SHORT EXERCISE: Arrange each line of the data below as an item in a numbered list, leaving out any blank lines.
-- begin --
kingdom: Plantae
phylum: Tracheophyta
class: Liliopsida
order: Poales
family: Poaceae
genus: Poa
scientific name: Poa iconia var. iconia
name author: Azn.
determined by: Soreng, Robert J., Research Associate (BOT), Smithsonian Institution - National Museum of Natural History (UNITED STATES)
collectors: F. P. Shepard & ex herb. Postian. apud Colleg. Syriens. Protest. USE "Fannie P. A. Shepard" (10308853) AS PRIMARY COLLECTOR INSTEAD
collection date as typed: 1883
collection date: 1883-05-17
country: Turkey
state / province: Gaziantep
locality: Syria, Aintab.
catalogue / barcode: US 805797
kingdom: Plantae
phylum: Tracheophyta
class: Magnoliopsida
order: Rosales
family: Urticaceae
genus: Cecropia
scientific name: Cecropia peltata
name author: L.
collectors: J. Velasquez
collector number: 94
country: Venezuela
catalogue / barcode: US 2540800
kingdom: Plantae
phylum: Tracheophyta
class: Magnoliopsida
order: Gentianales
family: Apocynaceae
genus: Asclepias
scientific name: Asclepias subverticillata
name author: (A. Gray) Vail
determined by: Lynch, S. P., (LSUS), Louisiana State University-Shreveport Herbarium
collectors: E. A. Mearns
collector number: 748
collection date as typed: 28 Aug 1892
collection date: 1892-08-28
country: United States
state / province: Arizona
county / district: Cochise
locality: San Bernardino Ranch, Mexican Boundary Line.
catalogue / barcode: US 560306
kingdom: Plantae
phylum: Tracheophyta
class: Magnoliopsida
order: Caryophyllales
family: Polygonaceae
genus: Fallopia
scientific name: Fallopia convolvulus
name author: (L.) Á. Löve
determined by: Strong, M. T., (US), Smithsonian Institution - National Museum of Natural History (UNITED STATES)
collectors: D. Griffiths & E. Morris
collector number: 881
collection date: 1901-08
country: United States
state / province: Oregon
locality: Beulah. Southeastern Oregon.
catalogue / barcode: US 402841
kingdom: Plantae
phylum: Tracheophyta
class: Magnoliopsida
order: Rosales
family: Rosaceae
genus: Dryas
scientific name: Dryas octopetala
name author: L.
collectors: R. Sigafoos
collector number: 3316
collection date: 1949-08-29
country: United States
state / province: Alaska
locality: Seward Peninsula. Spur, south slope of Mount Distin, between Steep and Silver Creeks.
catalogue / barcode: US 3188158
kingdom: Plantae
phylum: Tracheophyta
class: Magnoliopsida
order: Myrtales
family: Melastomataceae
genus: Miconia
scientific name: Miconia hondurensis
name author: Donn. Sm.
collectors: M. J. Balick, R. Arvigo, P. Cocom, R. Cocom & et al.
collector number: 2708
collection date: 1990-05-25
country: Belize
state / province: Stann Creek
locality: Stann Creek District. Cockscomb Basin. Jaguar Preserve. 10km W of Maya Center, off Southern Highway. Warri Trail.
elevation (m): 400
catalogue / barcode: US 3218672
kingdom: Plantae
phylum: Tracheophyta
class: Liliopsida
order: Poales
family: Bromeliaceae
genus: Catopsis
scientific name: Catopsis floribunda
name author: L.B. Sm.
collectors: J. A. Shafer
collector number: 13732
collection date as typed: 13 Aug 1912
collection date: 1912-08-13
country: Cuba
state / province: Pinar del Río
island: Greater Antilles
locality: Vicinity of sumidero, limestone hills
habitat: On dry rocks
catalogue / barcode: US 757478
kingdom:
-- end --
EXERCISE OUTPUT:
1. kingdom: Plantae
2. phylum: Tracheophyta
3. class: Liliopsida
4. order: Poales
5. family: Poaceae
6. genus: Poa
7. scientific name: Poa iconia var. iconia
8. name author: Azn.
9. determined by: Soreng, Robert J., Research Associate (BOT), Smithsonian Institution - National Museum of Natural History (UNITED STATES)
10. collectors: F. P. Shepard & ex herb. Postian. apud Colleg. Syriens. Protest. USE "Fannie P. A. Shepard" (10308853) AS PRIMARY COLLECTOR INSTEAD
11. collection date as typed: 1883
12. collection date: 1883-05-17
13. country: Turkey
14. state / province: Gaziantep
15. locality: Syria, Aintab.
16. catalogue / barcode: US 805797
17. kingdom: Plantae
18. phylum: Tracheophyta
19. class: Magnoliopsida
20. order: Rosales
21. family: Urticaceae
22. genus: Cecropia
23. scientific name: Cecropia peltata
24. name author: L.
25. collectors: J. Velasquez
26. collector number: 94
27. country: Venezuela
28. catalogue / barcode: US 2540800
29. kingdom: Plantae
30. phylum: Tracheophyta
31. class: Magnoliopsida
32. order: Gentianales
33. family: Apocynaceae
34. genus: Asclepias
35. scientific name: Asclepias subverticillata
36. name author: (A. Gray) Vail
37. determined by: Lynch, S. P., (LSUS), Louisiana State University-Shreveport Herbarium
38. collectors: E. A. Mearns
39. collector number: 748
40. collection date as typed: 28 Aug 1892
41. collection date: 1892-08-28
42. country: United States
43. state / province: Arizona
44. county / district: Cochise
45. locality: San Bernardino Ranch, Mexican Boundary Line.
46. catalogue / barcode: US 560306
47. kingdom: Plantae
48. phylum: Tracheophyta
49. class: Magnoliopsida
50. order: Caryophyllales
51. family: Polygonaceae
52. genus: Fallopia
53. scientific name: Fallopia convolvulus
54. name author: (L.) Á. Löve
55. determined by: Strong, M. T., (US), Smithsonian Institution - National Museum of Natural History (UNITED STATES)
56. collectors: D. Griffiths & E. Morris
57. collector number: 881
58. collection date: 1901-08
59. country: United States
60. state / province: Oregon
61. locality: Beulah. Southeastern Oregon.
62. catalogue / barcode: US 402841
63. kingdom: Plantae
64. phylum: Tracheophyta
65. class: Magnoliopsida
66. order: Rosales
67. family: Rosaceae
68. genus: Dryas
69. scientific name: Dryas octopetala
70. name author: L.
71. collectors: R. Sigafoos
72. collector number: 3316
73. collection date: 1949-08-29
74. country: United States
75. state / province: Alaska
76. locality: Seward Peninsula. Spur, south slope of Mount Distin, between Steep and Silver Creeks.
77. catalogue / barcode: US 3188158
78. kingdom: Plantae
79. phylum: Tracheophyta
80. class: Magnoliopsida
81. order: Myrtales
82. family: Melastomataceae
83. genus: Miconia
84. scientific name: Miconia hondurensis
85. name author: Donn. Sm.
86. collectors: M. J. Balick, R. Arvigo, P. Cocom, R. Cocom & et al.
87. collector number: 2708
88. collection date: 1990-05-25
89. country: Belize
90. state / province: Stann Creek
91. locality: Stann Creek District. Cockscomb Basin. Jaguar Preserve. 10km W of Maya Center, off Southern Highway. Warri Trail.
92. elevation (m): 400
93. catalogue / barcode: US 3218672
94. kingdom: Plantae
95. phylum: Tracheophyta
96. class: Liliopsida
97. order: Poales
98. family: Bromeliaceae
99. genus: Catopsis
100. scientific name: Catopsis floribunda
101. name author: L.B. Sm.
102. collectors: J. A. Shafer
103. collector number: 13732
104. collection date as typed: 13 Aug 1912
105. collection date: 1912-08-13
106. country: Cuba
107. state / province: Pinar del Río
108. island: Greater Antilles
109. locality: Vicinity of sumidero, limestone hills
110. habitat: On dry rocks
111. catalogue / barcode: US 757478
112. kingdom:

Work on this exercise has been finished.